═════ THE DATA ═════

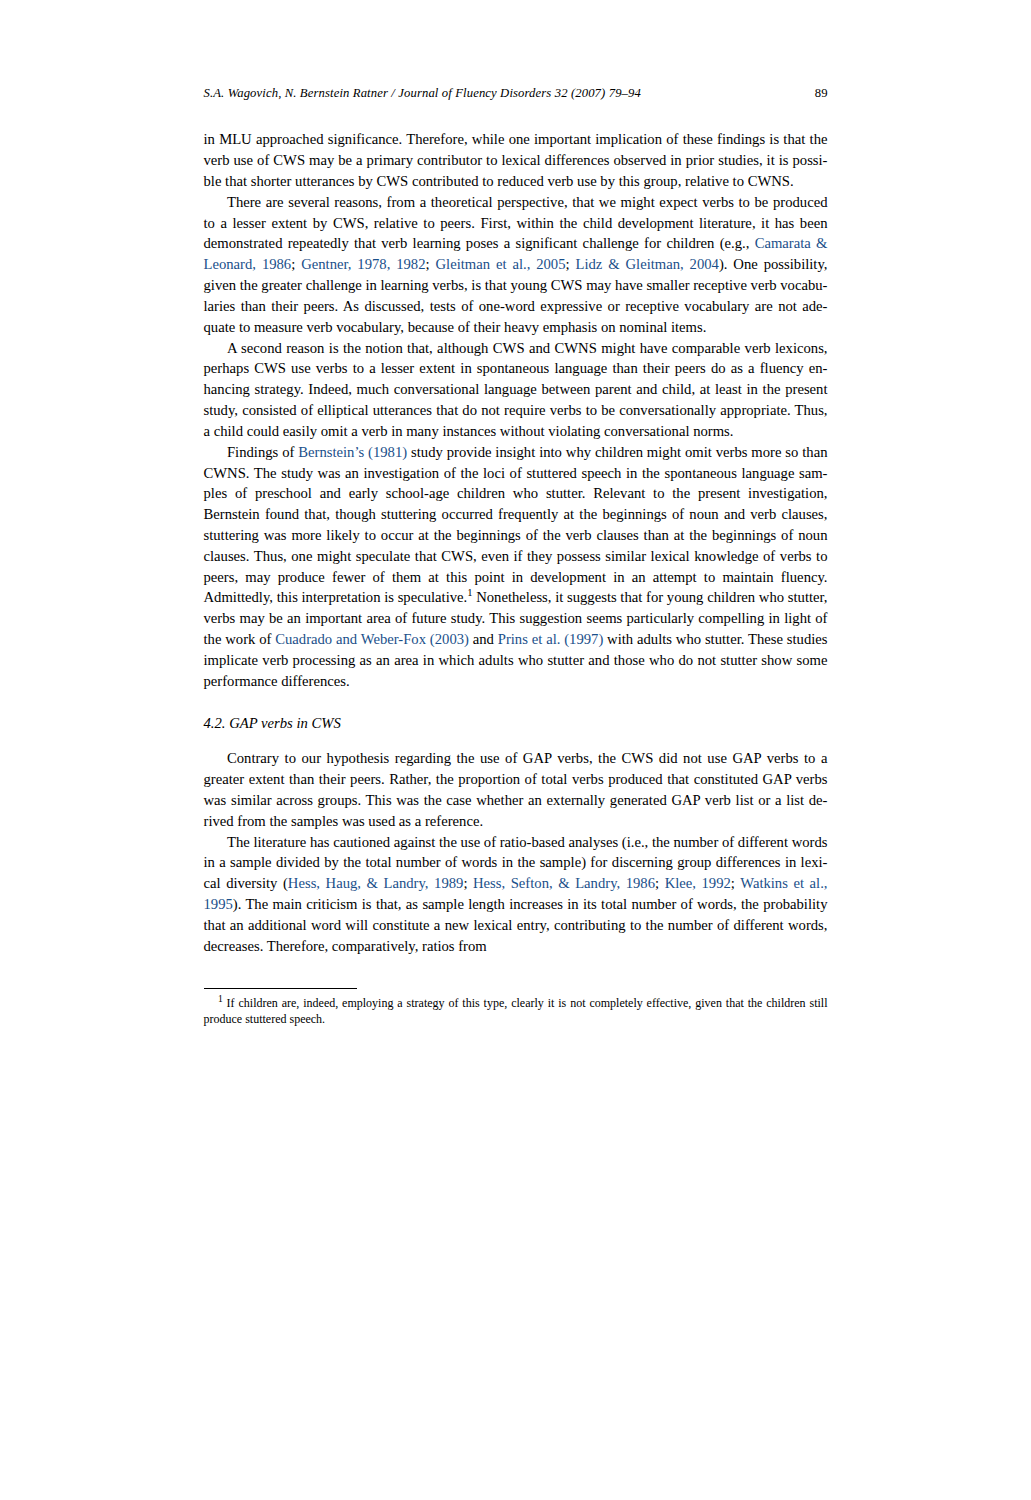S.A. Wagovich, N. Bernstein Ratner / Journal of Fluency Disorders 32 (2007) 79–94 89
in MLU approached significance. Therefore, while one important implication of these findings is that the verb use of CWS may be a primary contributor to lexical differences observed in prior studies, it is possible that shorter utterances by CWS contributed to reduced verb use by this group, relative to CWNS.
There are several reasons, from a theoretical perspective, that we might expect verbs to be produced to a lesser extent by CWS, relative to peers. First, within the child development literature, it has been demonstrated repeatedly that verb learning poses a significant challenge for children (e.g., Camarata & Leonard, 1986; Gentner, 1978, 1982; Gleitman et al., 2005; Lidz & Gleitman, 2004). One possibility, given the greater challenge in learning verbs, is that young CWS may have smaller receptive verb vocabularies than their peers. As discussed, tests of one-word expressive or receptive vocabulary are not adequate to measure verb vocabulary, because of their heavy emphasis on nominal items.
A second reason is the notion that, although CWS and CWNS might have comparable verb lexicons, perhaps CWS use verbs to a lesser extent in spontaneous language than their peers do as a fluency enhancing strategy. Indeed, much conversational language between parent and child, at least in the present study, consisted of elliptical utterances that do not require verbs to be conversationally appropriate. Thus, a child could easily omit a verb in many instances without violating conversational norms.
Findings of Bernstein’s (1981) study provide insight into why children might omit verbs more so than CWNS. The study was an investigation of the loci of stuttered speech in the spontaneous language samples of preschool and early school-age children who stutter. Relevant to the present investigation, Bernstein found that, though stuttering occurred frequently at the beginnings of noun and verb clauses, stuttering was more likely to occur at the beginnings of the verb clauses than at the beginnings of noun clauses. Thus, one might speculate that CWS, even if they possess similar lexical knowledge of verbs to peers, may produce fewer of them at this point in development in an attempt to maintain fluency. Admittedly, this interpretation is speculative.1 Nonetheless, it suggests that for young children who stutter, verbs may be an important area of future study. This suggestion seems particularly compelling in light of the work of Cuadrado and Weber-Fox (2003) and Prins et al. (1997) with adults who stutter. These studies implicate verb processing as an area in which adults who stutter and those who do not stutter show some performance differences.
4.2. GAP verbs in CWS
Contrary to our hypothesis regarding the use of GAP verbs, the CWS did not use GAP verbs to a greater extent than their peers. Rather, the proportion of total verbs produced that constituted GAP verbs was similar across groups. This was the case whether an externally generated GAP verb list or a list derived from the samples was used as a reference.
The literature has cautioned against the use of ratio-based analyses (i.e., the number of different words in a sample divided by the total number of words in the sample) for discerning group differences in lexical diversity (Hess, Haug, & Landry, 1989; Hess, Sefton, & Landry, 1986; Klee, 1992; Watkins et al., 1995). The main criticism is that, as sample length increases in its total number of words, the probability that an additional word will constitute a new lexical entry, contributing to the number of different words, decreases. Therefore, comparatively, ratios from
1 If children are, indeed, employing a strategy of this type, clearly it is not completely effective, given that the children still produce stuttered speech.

═════

== HOW TO COMPLETE THIS TASK ==
Write out nothing but the lines from the start of the data through the line with "There are several". Leave out the pictures.

== EXERCISE RESULT ==
S.A. Wagovich, N. Bernstein Ratner / Journal of Fluency Disorders 32 (2007) 79–94 89
in MLU approached significance. Therefore, while one important implication of these findings is that the verb use of CWS may be a primary contributor to lexical differences observed in prior studies, it is possible that shorter utterances by CWS contributed to reduced verb use by this group, relative to CWNS.
There are several reasons, from a theoretical perspective, that we might expect verbs to be produced to a lesser extent by CWS, relative to peers. First, within the child development literature, it has been demonstrated repeatedly that verb learning poses a significant challenge for children (e.g., Camarata & Leonard, 1986; Gentner, 1978, 1982; Gleitman et al., 2005; Lidz & Gleitman, 2004). One possibility, given the greater challenge in learning verbs, is that young CWS may have smaller receptive verb vocabularies than their peers. As discussed, tests of one-word expressive or receptive vocabulary are not adequate to measure verb vocabulary, because of their heavy emphasis on nominal items.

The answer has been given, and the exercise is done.